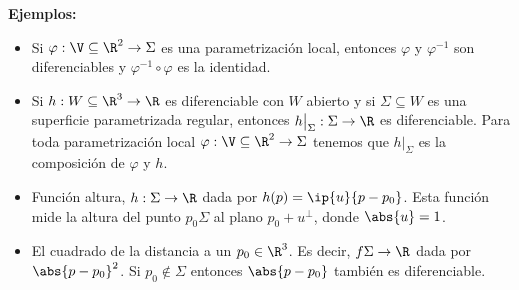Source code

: \documentclass{article}
\begin{document}
\noindent\textbf{Ejemplos:}
\begin{itemize}
    \item Si $\varphi:\V\subseteq\R^{2}\to\Sigma$ es una parametrización local, entonces 
    $\varphi$ y $\varphi^{-1}$ son diferenciables y $\varphi^{-1}\circ\varphi$ es la identidad.

    \item Si $h:W\subseteq\R^{3}\to\R$ es diferenciable con $W$ abierto y si $\Sigma\subseteq W$
    es una superficie parametrizada regular, entonces $h\big|_{\Sigma}:\Sigma\to\R$ es 
    diferenciable. Para toda parametrización local $\varphi:\V\subseteq\R^{2}\to\Sigma$ tenemos que
    $h\big|_{\Sigma}$ es la composición de $\varphi$ y $h$.

    \item Función altura, $h:\Sigma\to\R$ dada por $h(p)=\ip{u}{p-p_{0}}$. Esta función mide la 
    altura del punto $p_{0}\Sigma$ al plano $p_{0}+u^{\perp}$, donde $\abs{u}=1$.
    
    \item El cuadrado de la distancia a un $p_{0}\in\R^{3}$. Es decir, $f\Sigma\to\R$ dada por
    $\abs{p-p_{0}}^{2}$. Si $p_{0}\not\in\Sigma$ entonces $\abs{p-p_{0}}$ también es diferenciable.
\end{itemize}

\end{document}
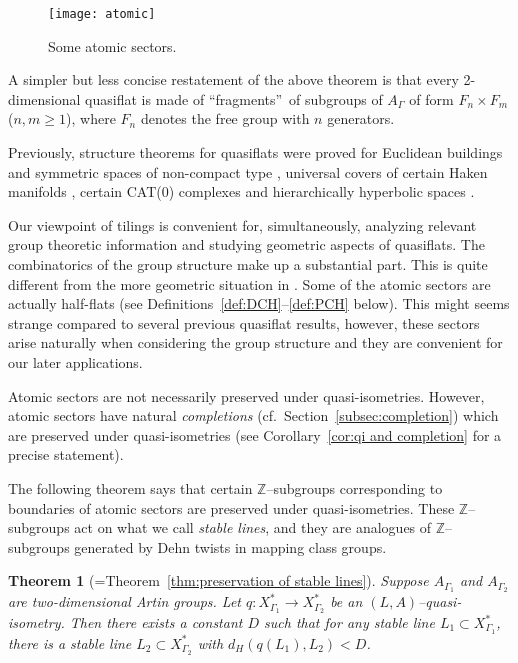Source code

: \documentclass[11pt]{amsart}
\newtheorem{theorem}{Theorem}[section]
\theoremstyle{definition}
\newcommand{\Xa}{X^{\ast}}
\begin{document}
\begin{figure}[h!]
	\centering
	\texttt{[image: atomic]}
	\caption{Some atomic sectors.}
	\label{f:atomic}
\end{figure}

A simpler but less concise restatement of the above theorem is that every 2-dimensional quasiflat is made of \textquotedblleft fragments\textquotedblright\ of subgroups of $A_\Gamma$ of form $F_n\times F_m$ ($n,m\ge 1$), where $F_n$ denotes the free group with $n$ generators.

Previously, structure theorems for quasiflats were proved for Euclidean buildings and symmetric spaces of non-compact type \cite{kleiner1997rigidity,eskin1997quasi,wortman2006quasiflats}, universal covers of certain Haken manifolds \cite{kapovich1997quasi}, certain CAT(0) complexes \cite{bks,MR3654109} and hierarchically hyperbolic spaces \cite{behrstock2017quasiflats}.

Our viewpoint of tilings is convenient for, simultaneously, analyzing relevant group theoretic information and studying geometric aspects of quasiflats. The combinatorics of the group structure make up a substantial part. This is quite different from the more geometric situation in \cite{bks,MR3654109,behrstock2017quasiflats}. Some of the atomic sectors are actually half-flats (see Definitions~\ref{def:DCH}--\ref{def:PCH} below). This might seems strange compared to several previous quasiflat results, however, these sectors arise naturally when considering the group structure and they are convenient for our later applications.

Atomic sectors are not necessarily preserved under quasi-isometries. However, atomic sectors have natural \emph{completions} (cf.\ Section~\ref{subsec:completion}) which are preserved under quasi-isometries (see Corollary~\ref{cor:qi and completion} for a precise statement). 

The following theorem says that certain $\mathbb Z$--subgroups corresponding to boundaries of atomic sectors are preserved under quasi-isometries. These $\mathbb Z$--subgroups act on what we call \emph{stable lines}, and they are analogues of $\mathbb Z$--subgroups generated by Dehn twists in mapping class groups.

\begin{theorem}[=Theorem~\ref{thm:preservation of stable lines}]
	\label{thm:stable line}
	Suppose $A_{\Gamma_1}$ and $A_{\Gamma_2}$ are two-dimensional Artin groups. Let $q\colon\Xa_{\Gamma_1}\to \Xa_{\Gamma_2}$ be an $(L,A)$--quasi-isometry. Then there exists a constant $D$ such that for any stable line $L_1\subset \Xa_{\Gamma_1}$, there is a stable line $L_2\subset \Xa_{\Gamma_2}$ with $d_H(q(L_1),L_2)<D$.
\end{theorem}
\end{document}
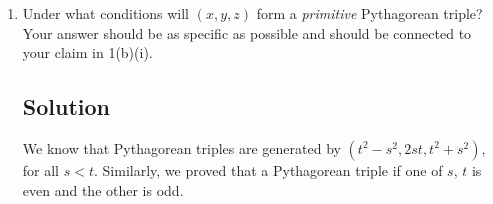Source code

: \documentclass[12pt]{amsart}
\begin{document}
\begin{enumerate}
\begin{enumerate}
\begin{enumerate}
\subsection*{Claim}
If $F_n$ is a Fibonacci number, then,
%
\[ (F_n\cdot F_{n+3}, 2F_{n+1} \cdot F_{n+2}, F_{n+1}^2 + F_{n+2}^2)\]
%
is a Pythagorean triple.

\begin{proof}
We will proceed by induction on $n$.

Base case: When $n=1$, we know that $F_1 = F_2 = 1$, $F_3 = 2$, and $F_4 = 3$. So we have:
%
\begin{align*}
(F_1\cdot F_{4}, 2F_{2}\cdot F_{3}, F_{2}^2 + F_{3}^2) &= (1\cdot 3, 2\cdot 1 \cdot 2, 1^2 + 2^2) \\
&= (3, 4, 5)
\end{align*}
%
Which is clearly a Pythagorean triple, since $3^2+4^2 = 5^2$.

\bigskip

Inductive case: Assume the claim holds for $F_k$. We want to show it also holds for $F_{k+1}$. In other words, assuming that,
%
\[ (F_k\cdot F_{k+3}, 2F_{k+1} \cdot F_{k+2}, F_{k+1}^2 + F_{k+2}^2)\]
%
is a Pythagorean triple, we want to show that,
%
\[ (F_{k+1}\cdot F_{k+4}, 2F_{k+2} \cdot F_{k+3}, F_{k+2}^2 + F_{k+3}^2)\]
%
is also a Pythagorean triple.

This means that we need to show:
%
\[ (F_{k+1}\cdot F_{k+4})^2 + (2F_{k+2} \cdot F_{k+3})^2 = (F_{k+2}^2 + F_{k+3}^2)^2. \]
%

Observe that:
\begin{align*}
(F_{k+1}\cdot F_{k+4})^2 + (2F_{k+2} \cdot F_{k+3})^2 &= \ldots \\
\\
&= F_{k+2}^4 + 2\cdot F_{k+2}^2 \cdot F_{k+3}^2 + F_{k+3}^4 \\
&= (F_{k+2}^2 + F_{k+3}^2)^2
\end{align*}
\end{proof}

\item Under what conditions will $(x,y,z)$ form a {\it primitive} Pythagorean triple? Your answer should be as specific as possible and should be connected to your claim in 1(b)(i).

\subsection*{Solution}
We know that Pythagorean triples are generated by $(t^2 - s^2, 2st, t^2 + s^2)$, for all $s<t$. Similarly, we proved that a Pythagorean triple if one of $s,\,t$ is even and the other is odd.


\end{enumerate}
\end{enumerate}
\end{enumerate}
\end{document}
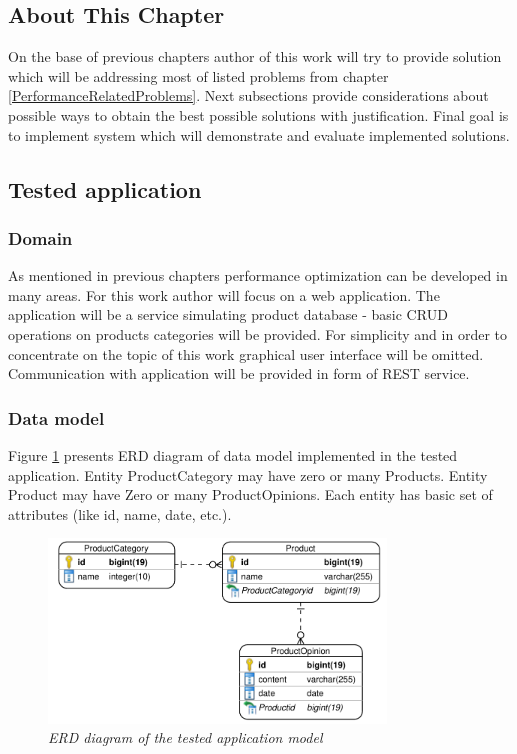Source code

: \documentclass[12pt,a4paper]{article}
\begin{document}
\subsection{About This Chapter}
On the base of previous chapters author of this work will try to provide solution which will be addressing most of listed problems from chapter \ref{PerformanceRelatedProblems}. Next subsections provide considerations about possible ways to obtain the best possible solutions with justification. Final goal is to implement system which will demonstrate and evaluate implemented solutions. 

\subsection{Tested application}   \label{testedApplicaiotn}
\subsubsection{Domain} 
As mentioned in previous chapters performance optimization can be developed in many areas. For this work author will focus on a web application. The application will be a service simulating product database - basic CRUD operations on products categories will be provided. For simplicity and in order to concentrate on the topic of this work graphical user interface will be omitted. Communication with application will be provided in form of REST service.

\subsubsection{Data model} 
Figure \ref{erd} presents ERD diagram of data model implemented in the tested application. Entity ProductCategory may have zero or many Products. Entity Product may have Zero or many ProductOpinions. Each entity has basic set of attributes (like id, name, date, etc.).  

\begin{figure}[h]
\centering
\includegraphics[width=0.8\textwidth]{ERD}
\caption{\textit{ERD diagram of the tested application model}}
\label{erd}
\end{figure}
\end{document}
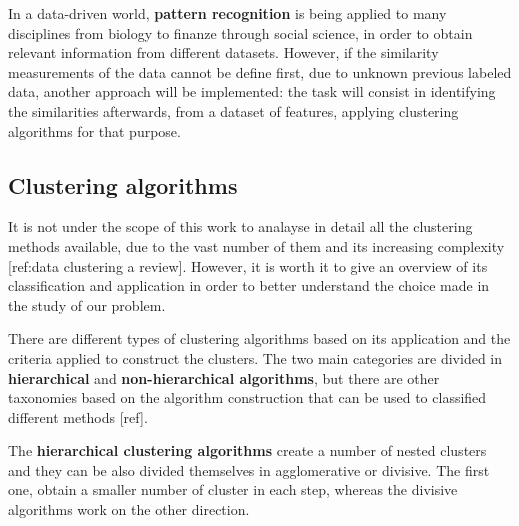 

In a data-driven world, \textbf{pattern recognition} is being applied to many disciplines from biology to finanze through social science, in order to obtain relevant information from different datasets.
However, if the similarity measurements of the data cannot be define first, due to unknown previous labeled data, another approach will be implemented: the task will consist in identifying the similarities afterwards, from a dataset of features, applying clustering algorithms for that purpose.

\subsection{Clustering algorithms}

It is not under the scope of this work to analayse in detail all the clustering methods available, due to the vast number of them and its increasing complexity [ref:data clustering a review]. However, it is worth it to give an overview of its classification and application in order to better understand the choice made in the study of our problem.

There are different types of clustering algorithms based on its application and the criteria applied to construct the clusters. The two main categories are divided in \textbf{hierarchical} and \textbf{non-hierarchical algorithms}, but there are other taxonomies based on the algorithm construction that can be used to classified different methods [ref].

The \textbf{hierarchical clustering algorithms} create a number of nested clusters and they can be also divided themselves in agglomerative or divisive. The first one, obtain a smaller number of cluster in each step, whereas the divisive algorithms work on the other direction.

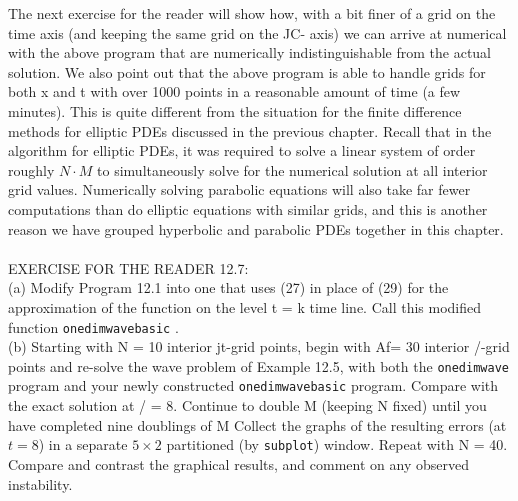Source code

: \documentclass[../main.tex]{subfiles}
\begin{document}
{{The next exercise for the reader will show how, with a bit finer of a grid on the time axis (and keeping the same grid on the JC- axis) we can arrive at numerical  with the above program that are numerically indistinguishable from the actual solution. We also point out that the above program is able to handle grids for both x and t with over 1000 points in a reasonable amount of time (a few minutes). This is quite different from the situation for the finite difference methods for elliptic PDEs discussed in the previous chapter. Recall that in the algorithm for elliptic PDEs, it was required to solve a linear system of order roughly $N \cdot M$ to simultaneously solve for the numerical solution at all interior grid values. Numerically solving parabolic equations will also take far fewer computations than do elliptic equations with similar grids, and this is another reason we have grouped hyperbolic and parabolic PDEs together in this chapter. 
\\
\\
EXERCISE FOR THE READER 12.7: 
\\
(a) Modify Program 12.1 into one that uses (27) in place of (29) for the approximation of the function on the level t = k time line. Call this modified function \texttt{onedimwavebasic} . 
\\
(b) Starting with N = 10 interior jt-grid points, begin with Af= 30 interior /-grid points and re-solve the wave problem of Example 12.5, with both the \texttt{onedimwave} program and your newly constructed \texttt{onedimwavebasic} program. Compare with the exact solution at / = 8. Continue to double M (keeping N fixed) until you have completed nine doublings of M Collect the graphs of the resulting errors (at $t = 8$) in a separate $5\times 2$ partitioned (by \texttt{subplot}) window. Repeat with N = 40. Compare and contrast the graphical results, and comment on any observed instability. 
\\

}}
\end{document}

┄┄┄┄┄┄┄┄┄┄┄┄┄┄┄┄┄┄┄┄

**Instructions for the task**
Copy every line above that includes the string "proved".

**Answer space**
Previously, structure theorems for quasiflats were proved for Euclidean buildings and symmetric spaces of non-compact type \cite{kleiner1997rigidity,eskin1997quasi,wortman2006quasiflats}, universal covers of certain Haken manifolds \cite{kapovich1997quasi}, certain CAT(0) complexes \cite{bks,MR3654109} and hierarchically hyperbolic spaces \cite{behrstock2017quasiflats}.
We know that Pythagorean triples are generated by $(t^2 - s^2, 2st, t^2 + s^2)$, for all $s<t$. Similarly, we proved that a Pythagorean triple if one of $s,\,t$ is even and the other is odd.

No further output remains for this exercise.